Growth retardation, a decrease in synapses, disordered differentiation, tissue injury, delayed myelination, synaptic neurotransmitters, and a loss in total dendritic arborization of the developing brain are all symptoms of structural malnutrition. There are differences in the temporal sequences of brain maturation, which disrupt neural circuit creation. Long-term changes in brain function have been linked to the severity of malnutrition-related cognitive deficits.

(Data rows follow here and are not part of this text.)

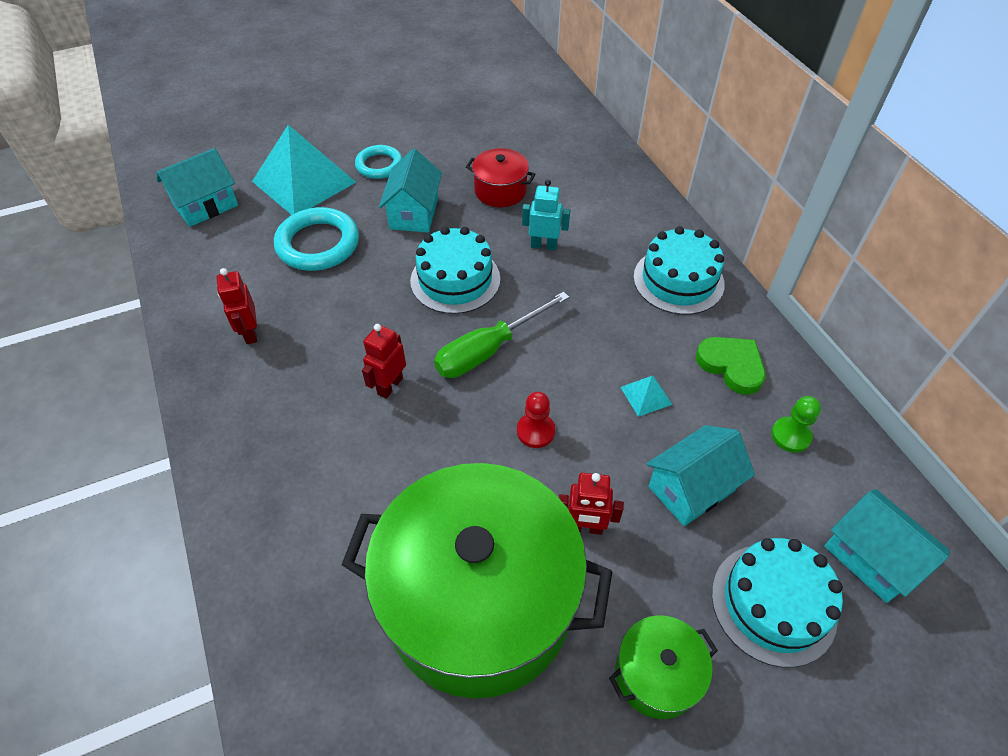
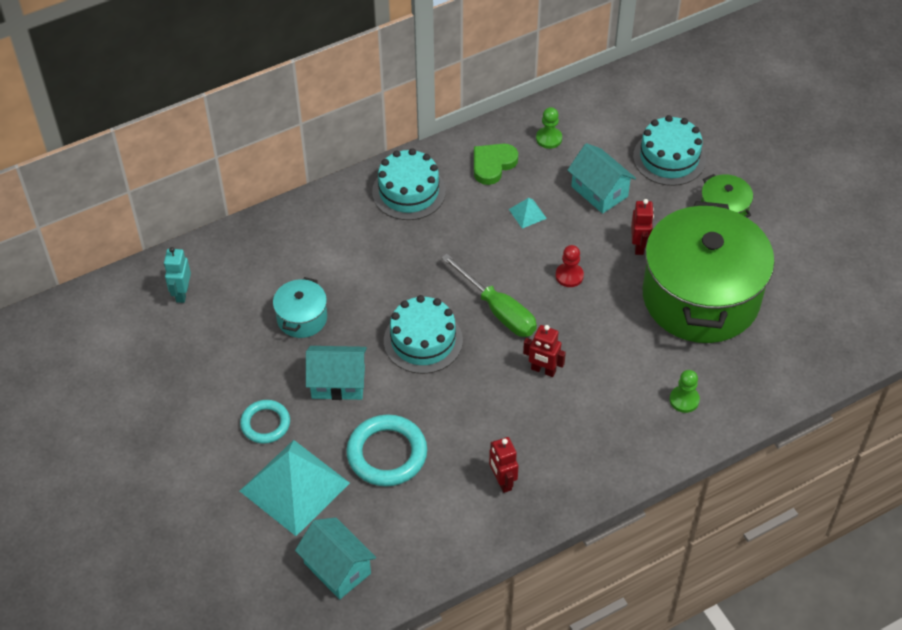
camera: 95 degrees left, 0 degrees up
red robot [217,268,257,344] -> red robot turned 90 degrees clockwise [489,437,518,493]
red pot [466,148,536,207] -> turquoise pot [273,277,327,338]
turquoise robot [522,179,570,251] -> turquoise robot moved to [164,247,191,303]
turquoise house [824,489,950,603] -> none
none -> green pawn [670,370,700,413]

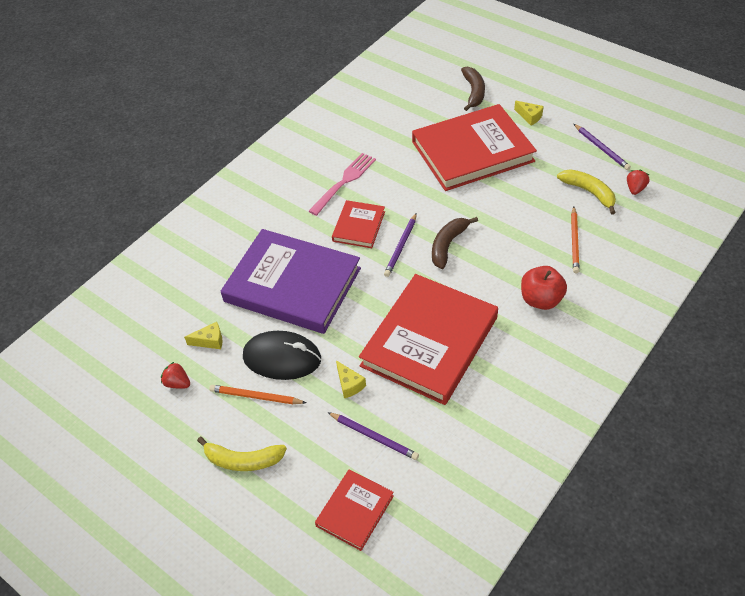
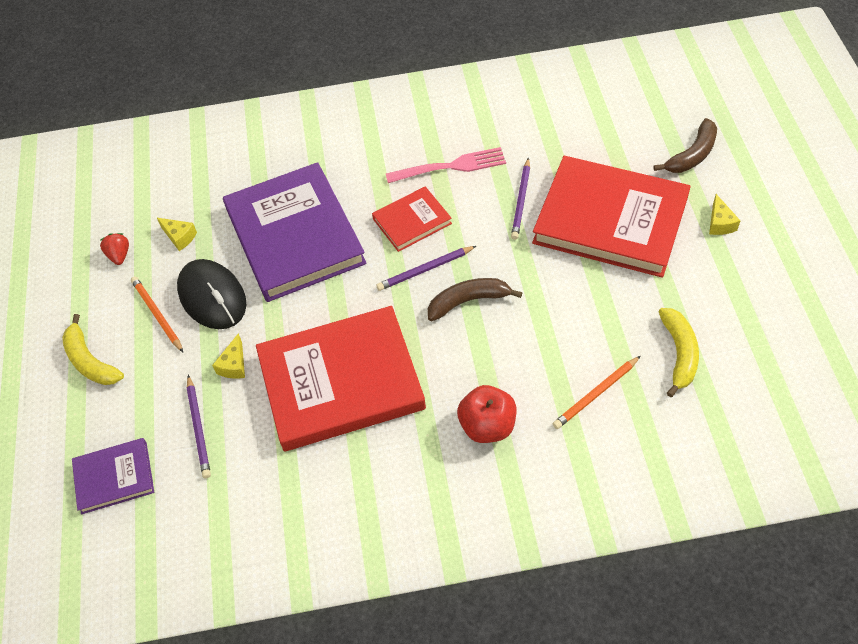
camera: 45 degrees right, 5 degrees up
red book [315,469,394,551] -> purple book [72,438,154,514]
purple pencil [574,124,631,170] -> purple pencil moved to [511,158,530,240]
red strawberry [627,170,649,195] -> none

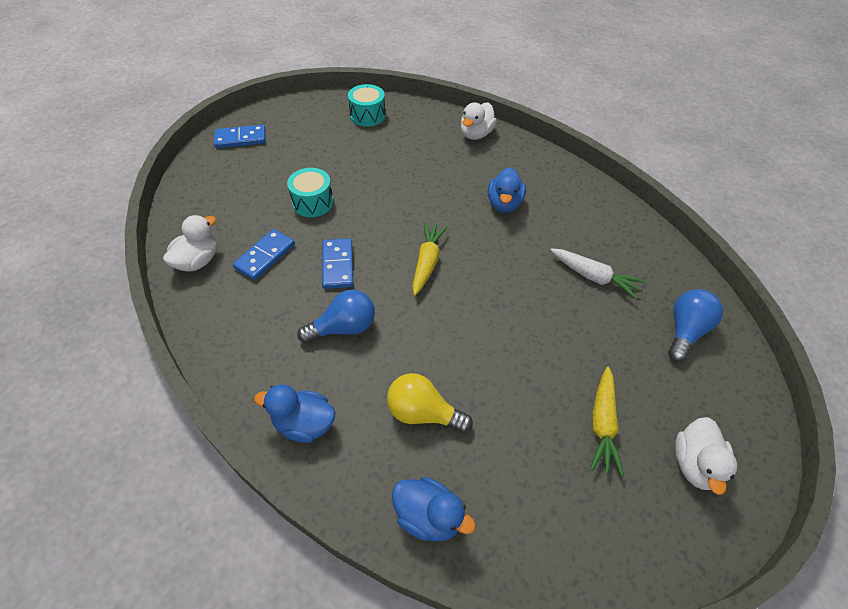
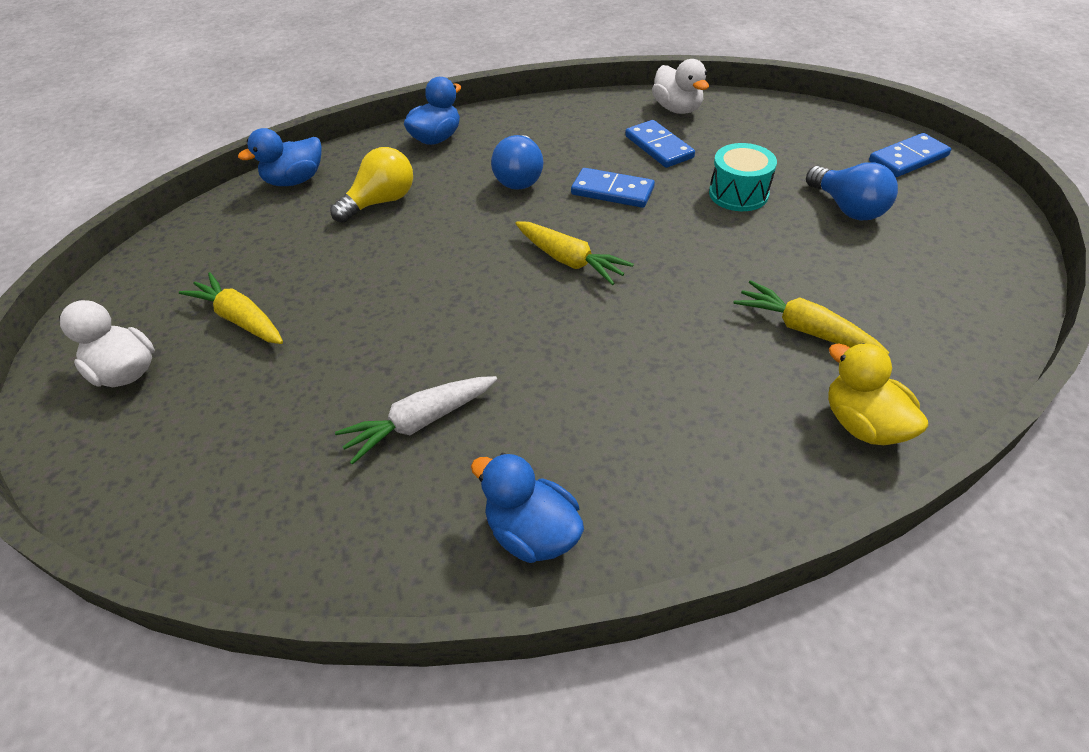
camera: 120 degrees right, 5 degrees down
blue domino [214,125,266,148] -> blue domino turned 45 degrees clockwise [869,133,951,177]
turquoise drum [348,84,385,127] -> none
white duck [461,102,497,140] -> yellow duck [828,343,928,445]
blue duck [488,167,526,213] -> blue duck moved to [471,453,584,563]
blue light bulb [668,289,723,362] -> blue light bulb moved to [806,162,898,220]
none -> yellow carrot [734,280,889,354]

Protein-Energy Malnutrition (PEM) is an axiom that refers to a collection of related illnesses that includes kwashiorkor, marasmus, and kwashiorkormarasmus intermediate phases. Jelliffe coined the term "protein-calorie malnutrition" in 1959, but "PEM" has now generally superseded it. Hypoglycemia, hypothermia, severe infection, and electrolyte imbalances are among the conditions that PEM patients are more likely to experience. Premature delivery stopped breastfeeding, mental illness, vomiting, contagious TB, and parasitic infections, such as measles, malaria, diarrhea, and whooping cough, are all consequences of PEM.

The Gomez or Wellcome classifications have been used to define severe malnutrition in almost all investigations. These do not identify a distinct disease, but rather a wide range of clinical symptoms with a variety of etiologies. A varying level of infection, as well as zinc, manganese, copper, and iron deficits, as well as protein and energy, may be present. These factors may have varying effects on growth and behavior. In investigations investigating the link between mental development and severe malnutrition, data on existing deficits are rarely accessible or addressed. Despite a vast number of studies, only a few researchers have looked at the role of stunting, wasting, and edema in male development. As a result, any understanding of the literature is limited by the improper categorization of a diverse set of variables.

Author Info

Tom Benjamin*
 
Editorial office Journal of Neurology and Neurophysiology, Belgium
 

Citation: Benjamin T. Children with Chronic Protein-Energy Deficiency have Delayed Cognitive Development. J Neurol Neurophysiol. 2022,13(5), 001.

Received: 03-May-2022, Manuscript No. jnn-22-66095; Editor assigned: 16-May-2022, Pre QC No. jnn-22-66095 (PQ); Reviewed: 18-May-2022, QC No. jnn-22-66095 (Q); Revised: 21-May-2022, Manuscript No. jnn-22-66095 (R); Published: 30-May-2022, DOI: 10.35248/2155-9562.2022.13.4.585

Copyright: ©Benjamin T. This is an open-access article distributed under the terms of the Creative Commons Attribution License, which permits unrestricted use, distribution, and reproduction in any medium, provided the original author and source are credited.